(Collected data entries)
= Beginning of Section =

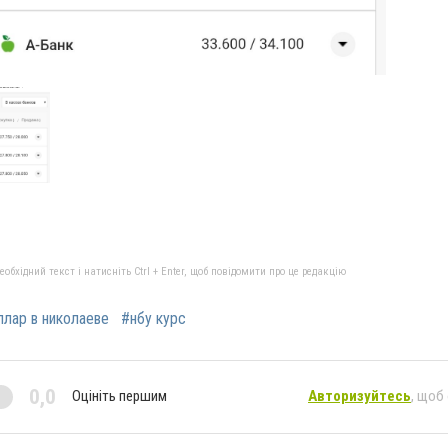
бхідний текст і натисніть Ctrl + Enter, щоб повідомити про це редакцію
лар в николаеве
#нбу курс
0,0
Оцініть першим
Авторизуйтесь
, щоб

= End of Section =

Each line of the data must be restated exactly, and the pictures must be left out.

◆ The answer
бхідний текст і натисніть Ctrl + Enter, щоб повідомити про це редакцію
лар в николаеве
#нбу курс
0,0
Оцініть першим
Авторизуйтесь
, щоб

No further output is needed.